O Supremo Tribunal Federal, por maioria, decidiu que
servidor público deve escolher entre a vida e a greve.
Por *Eloísa Machado
de Almeida
Isso mesmo. Apesar de ser um direito constitucional de
primeira grandeza, daqueles que faziam a Constituição brasileira ser
reconhecida e festejada mundo afora, a greve deixou de existir.
A maioria do tribunal entendeu que o gestor público tem o
dever de cortar o pagamento dos grevistas. Ou seja, se você entrar em greve,
para protestar por melhores condições de trabalho, por igualdade de gênero, contra
o arrocho, pela democracia, pela saúde, pela segurança, pela educação, ficará
sem salário.
Não importa se a reivindicação é justa. Não importa se é um
direito. Não importa se não é abusiva. Não importa.
Não deve mesmo importar aos ministros do Supremo Tribunal
Federal e ao teto de vencimentos do funcionalismo público. Tampouco deve
importar aos demais juízes, que ganham acima do teto.
Mas certamente importa aos professores, cujo piso salarial é
de pouco mais de 2 mil reais que garantem a vida de sua família. Mas agora eles
serão obrigados escolher entre a vida e a greve.
A decisão do Supremo Tribunal Federal parece ter sido feita
por encomenda. A PEC 241, o desastre das políticas sociais brasileiras, certamente
inviabilizará a continuidade de muitos programas e precarizará outros tantos.
Votada por um Congresso Nacional apodrecido e amparada por um governo cuja
legitimidade não virá, a PEC 241 seria objeto de muitos protestos e greves:
contra a PEC 241 por uma educação de qualidade; contra a PEC 241 por uma saúde
pública universal. Contra a PEC 241 pela Constituição!
A situação que se desenha é, portanto, curiosa. Se
protestar, o salário é cortado e a opção é entre a vida e a greve. Se não fizer
protesto e a PEC 241 for aprovada, a escolha é entre a morte a greve.

*Instruções da tarefa:* Transcreva na íntegra, sem nenhuma alteração, o texto acima sobre a decisão do Supremo Tribunal Federal quanto à greve de servidores públicos.

*Linhas de dados:*
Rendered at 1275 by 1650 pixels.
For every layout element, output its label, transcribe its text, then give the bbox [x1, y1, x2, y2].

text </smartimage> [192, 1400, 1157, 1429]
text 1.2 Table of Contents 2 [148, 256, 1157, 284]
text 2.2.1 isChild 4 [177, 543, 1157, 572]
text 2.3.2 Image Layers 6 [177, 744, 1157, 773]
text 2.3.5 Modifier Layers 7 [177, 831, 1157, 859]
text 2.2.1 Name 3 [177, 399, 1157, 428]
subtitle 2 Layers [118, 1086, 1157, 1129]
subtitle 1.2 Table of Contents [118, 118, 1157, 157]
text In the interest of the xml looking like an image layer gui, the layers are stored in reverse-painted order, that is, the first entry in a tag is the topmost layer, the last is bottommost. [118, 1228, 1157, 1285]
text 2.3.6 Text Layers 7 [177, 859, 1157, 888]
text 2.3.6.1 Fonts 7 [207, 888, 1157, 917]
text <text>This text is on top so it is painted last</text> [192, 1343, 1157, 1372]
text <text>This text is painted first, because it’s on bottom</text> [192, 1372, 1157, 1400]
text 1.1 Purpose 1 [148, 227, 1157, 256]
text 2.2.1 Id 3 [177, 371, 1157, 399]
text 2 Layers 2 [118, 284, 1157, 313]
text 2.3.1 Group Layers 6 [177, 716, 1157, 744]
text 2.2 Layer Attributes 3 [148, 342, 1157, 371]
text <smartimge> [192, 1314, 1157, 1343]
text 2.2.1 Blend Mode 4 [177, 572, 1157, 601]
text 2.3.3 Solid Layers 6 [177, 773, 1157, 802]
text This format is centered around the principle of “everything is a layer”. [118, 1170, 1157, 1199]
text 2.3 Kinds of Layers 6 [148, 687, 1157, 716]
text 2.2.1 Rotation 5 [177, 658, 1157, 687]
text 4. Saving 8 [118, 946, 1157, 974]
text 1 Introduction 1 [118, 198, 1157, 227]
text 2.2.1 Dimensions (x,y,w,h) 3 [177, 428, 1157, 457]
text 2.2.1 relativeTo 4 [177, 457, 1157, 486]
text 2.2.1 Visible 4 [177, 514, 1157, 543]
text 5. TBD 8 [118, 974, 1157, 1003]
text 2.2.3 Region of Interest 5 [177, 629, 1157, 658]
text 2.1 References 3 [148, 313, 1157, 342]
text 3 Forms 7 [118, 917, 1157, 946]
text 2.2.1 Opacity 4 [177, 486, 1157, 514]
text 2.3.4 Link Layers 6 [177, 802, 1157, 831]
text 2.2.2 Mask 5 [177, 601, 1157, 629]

*Resposta:*
O Supremo Tribunal Federal, por maioria, decidiu que
servidor público deve escolher entre a vida e a greve.
Por *Eloísa Machado
de Almeida
Isso mesmo. Apesar de ser um direito constitucional de
primeira grandeza, daqueles que faziam a Constituição brasileira ser
reconhecida e festejada mundo afora, a greve deixou de existir.
A maioria do tribunal entendeu que o gestor público tem o
dever de cortar o pagamento dos grevistas. Ou seja, se você entrar em greve,
para protestar por melhores condições de trabalho, por igualdade de gênero, contra
o arrocho, pela democracia, pela saúde, pela segurança, pela educação, ficará
sem salário.
Não importa se a reivindicação é justa. Não importa se é um
direito. Não importa se não é abusiva. Não importa.
Não deve mesmo importar aos ministros do Supremo Tribunal
Federal e ao teto de vencimentos do funcionalismo público. Tampouco deve
importar aos demais juízes, que ganham acima do teto.
Mas certamente importa aos professores, cujo piso salarial é
de pouco mais de 2 mil reais que garantem a vida de sua família. Mas agora eles
serão obrigados escolher entre a vida e a greve.
A decisão do Supremo Tribunal Federal parece ter sido feita
por encomenda. A PEC 241, o desastre das políticas sociais brasileiras, certamente
inviabilizará a continuidade de muitos programas e precarizará outros tantos.
Votada por um Congresso Nacional apodrecido e amparada por um governo cuja
legitimidade não virá, a PEC 241 seria objeto de muitos protestos e greves:
contra a PEC 241 por uma educação de qualidade; contra a PEC 241 por uma saúde
pública universal. Contra a PEC 241 pela Constituição!
A situação que se desenha é, portanto, curiosa. Se
protestar, o salário é cortado e a opção é entre a vida e a greve. Se não fizer
protesto e a PEC 241 for aprovada, a escolha é entre a morte a greve.